Item 8.01 Other Events.

As previously reported, on April 8, 2015, the board of directors (the “Board”) of the Company approved the Amended and Restated 2007 Equity Incentive Plan (the “Amended Plan”) subject to stockholder approval of such Amended Plan at the Company’s 2015 Annual Meeting of Stockholders, to be held June 4, 2015 (the “Annual Meeting”).  On May 22, 2015, ISS Proxy Advisory Services (“ISS”) issued a report recommending that the Company’s stockholders vote against approval of the Amended Plan because, in ISS’s view, the Amended Plan’s cost is excessive.  ISS reached this conclusion, in part, because a provision in the Amended Plan permits the Company to grant non-qualified stock options at less than fair market value on the date of grant.

To address ISS’s concerns related to the grant of non-qualified stock options at less than fair market value on the date of grant, on May 26, 2015, the Compensation Committee of the Board amended the Amended Plan to prohibit the Company from granting stock options and stock appreciation rights at less than fair market value except in the case of non-qualified stock options granted pursuant to a transaction described in, and in a manner consistent with, Section 424(a) of the United States Internal Revenue Code of 1986, as amended (e.g., assumption of an existing option held by an employee of an acquired company).  The amendment is effective upon stockholder approval of the Amended Plan at the Annual Meeting of Stockholders to be held on June 4, 2015. 

The Amended Plan, as further amended and restated on May 26, 2015, is filed as Exhibit 99.01.
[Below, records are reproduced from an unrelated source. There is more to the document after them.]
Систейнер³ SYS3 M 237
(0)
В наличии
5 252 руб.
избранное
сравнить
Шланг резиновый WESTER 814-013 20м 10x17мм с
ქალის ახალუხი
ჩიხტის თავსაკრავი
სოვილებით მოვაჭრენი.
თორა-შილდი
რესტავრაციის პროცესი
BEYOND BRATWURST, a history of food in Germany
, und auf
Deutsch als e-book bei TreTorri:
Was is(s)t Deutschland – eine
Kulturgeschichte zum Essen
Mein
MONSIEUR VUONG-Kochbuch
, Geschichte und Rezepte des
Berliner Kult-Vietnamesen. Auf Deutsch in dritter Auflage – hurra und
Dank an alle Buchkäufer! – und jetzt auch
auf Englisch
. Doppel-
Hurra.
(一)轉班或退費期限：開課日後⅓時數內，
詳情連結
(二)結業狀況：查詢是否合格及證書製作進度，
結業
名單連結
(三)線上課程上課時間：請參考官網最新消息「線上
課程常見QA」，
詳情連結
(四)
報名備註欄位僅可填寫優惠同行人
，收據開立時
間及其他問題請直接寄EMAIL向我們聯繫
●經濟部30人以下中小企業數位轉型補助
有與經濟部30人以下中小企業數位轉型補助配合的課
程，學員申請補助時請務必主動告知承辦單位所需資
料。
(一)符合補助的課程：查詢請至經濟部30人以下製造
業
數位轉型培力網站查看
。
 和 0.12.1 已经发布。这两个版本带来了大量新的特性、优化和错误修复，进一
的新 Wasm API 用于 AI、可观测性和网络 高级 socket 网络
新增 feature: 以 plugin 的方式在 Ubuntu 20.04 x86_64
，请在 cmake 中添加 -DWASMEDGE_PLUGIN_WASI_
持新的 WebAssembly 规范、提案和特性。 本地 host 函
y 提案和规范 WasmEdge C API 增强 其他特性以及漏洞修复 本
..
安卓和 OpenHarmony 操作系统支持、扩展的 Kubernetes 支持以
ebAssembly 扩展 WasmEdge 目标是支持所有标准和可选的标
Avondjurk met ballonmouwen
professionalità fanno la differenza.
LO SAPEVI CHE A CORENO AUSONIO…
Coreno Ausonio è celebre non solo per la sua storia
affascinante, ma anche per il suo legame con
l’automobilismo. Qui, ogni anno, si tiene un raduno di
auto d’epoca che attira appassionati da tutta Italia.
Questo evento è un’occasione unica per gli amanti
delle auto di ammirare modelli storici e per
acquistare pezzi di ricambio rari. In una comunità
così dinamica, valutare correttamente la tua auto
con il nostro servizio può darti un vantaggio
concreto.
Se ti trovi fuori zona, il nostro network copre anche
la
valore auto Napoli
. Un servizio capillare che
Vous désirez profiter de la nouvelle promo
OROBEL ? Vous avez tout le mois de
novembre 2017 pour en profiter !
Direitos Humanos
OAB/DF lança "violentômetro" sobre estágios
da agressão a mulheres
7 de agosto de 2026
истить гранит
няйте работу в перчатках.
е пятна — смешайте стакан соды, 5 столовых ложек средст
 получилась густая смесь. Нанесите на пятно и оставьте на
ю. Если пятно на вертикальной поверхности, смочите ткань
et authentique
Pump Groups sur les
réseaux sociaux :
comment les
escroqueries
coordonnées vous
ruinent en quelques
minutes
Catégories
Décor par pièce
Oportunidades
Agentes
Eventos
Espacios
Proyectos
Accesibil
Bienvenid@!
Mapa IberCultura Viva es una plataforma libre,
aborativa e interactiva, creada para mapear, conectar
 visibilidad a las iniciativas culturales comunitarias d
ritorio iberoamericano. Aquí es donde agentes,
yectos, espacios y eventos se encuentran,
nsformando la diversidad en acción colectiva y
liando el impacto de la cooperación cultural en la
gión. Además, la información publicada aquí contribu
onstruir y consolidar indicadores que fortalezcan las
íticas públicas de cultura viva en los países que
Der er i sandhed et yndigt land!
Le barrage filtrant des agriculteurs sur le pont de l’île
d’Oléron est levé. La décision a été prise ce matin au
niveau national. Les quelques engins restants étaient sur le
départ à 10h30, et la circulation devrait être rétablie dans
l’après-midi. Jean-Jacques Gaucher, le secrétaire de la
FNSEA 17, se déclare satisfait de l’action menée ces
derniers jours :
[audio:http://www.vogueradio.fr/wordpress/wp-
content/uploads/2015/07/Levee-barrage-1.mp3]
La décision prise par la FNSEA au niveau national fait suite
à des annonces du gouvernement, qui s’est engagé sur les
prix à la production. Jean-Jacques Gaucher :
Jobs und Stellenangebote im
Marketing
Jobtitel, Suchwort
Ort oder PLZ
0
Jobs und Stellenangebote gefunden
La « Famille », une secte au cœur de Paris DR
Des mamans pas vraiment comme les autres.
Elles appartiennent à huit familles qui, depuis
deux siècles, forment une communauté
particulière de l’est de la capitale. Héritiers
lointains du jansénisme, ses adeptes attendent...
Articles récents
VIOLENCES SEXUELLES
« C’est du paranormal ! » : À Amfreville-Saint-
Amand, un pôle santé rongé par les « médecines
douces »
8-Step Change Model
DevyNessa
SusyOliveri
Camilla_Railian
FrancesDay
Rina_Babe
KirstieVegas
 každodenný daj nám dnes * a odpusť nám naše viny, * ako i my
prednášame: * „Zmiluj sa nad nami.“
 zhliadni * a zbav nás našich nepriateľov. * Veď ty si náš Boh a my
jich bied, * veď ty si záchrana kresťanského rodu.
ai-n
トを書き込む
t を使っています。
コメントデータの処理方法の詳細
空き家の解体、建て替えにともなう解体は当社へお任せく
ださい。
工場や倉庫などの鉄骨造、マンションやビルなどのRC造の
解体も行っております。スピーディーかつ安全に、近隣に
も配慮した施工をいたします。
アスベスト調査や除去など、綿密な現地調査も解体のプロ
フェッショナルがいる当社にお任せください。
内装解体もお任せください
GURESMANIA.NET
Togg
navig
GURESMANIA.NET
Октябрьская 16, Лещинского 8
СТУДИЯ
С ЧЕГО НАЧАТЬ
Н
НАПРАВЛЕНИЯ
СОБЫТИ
Item 9.01 Financial Statements and Exhibits.

(d) Exhibits.

 

99.01

Glu Mobile Inc. Amended and Restated 2007 Equity Incentive Plan (subject to stockholder approval at the Annual Meeting of Stockholders to be held on June 4, 2015 and redlined to show changes from the version filed with the Company’s 2015 proxy statement).

 


 

SIGNATURES

 

Pursuant to the requirements of the Securities Exchange Act of 1934, the registrant has duly caused this report to be signed on its behalf by the undersigned hereunto duly authorized.

 

 

 

Glu Mobile Inc.

 

 

 

 

 

 

Date:  May 27, 2015

By:

/s/ Scott J. Leichtner

 

Name:

Scott J. Leichtner

 

Title:

Vice President and General Counsel

 


 

EXHIBIT INDEX

 

Number

    

Description

 

 

 

99.01

 

Glu Mobile Inc. Amended and Restated 2007 Equity Incentive Plan (subject to stockholder approval at the Annual Meeting of Stockholders to be held on June 4, 2015 and redlined to show changes from the version filed with the Company’s 2015 proxy statement).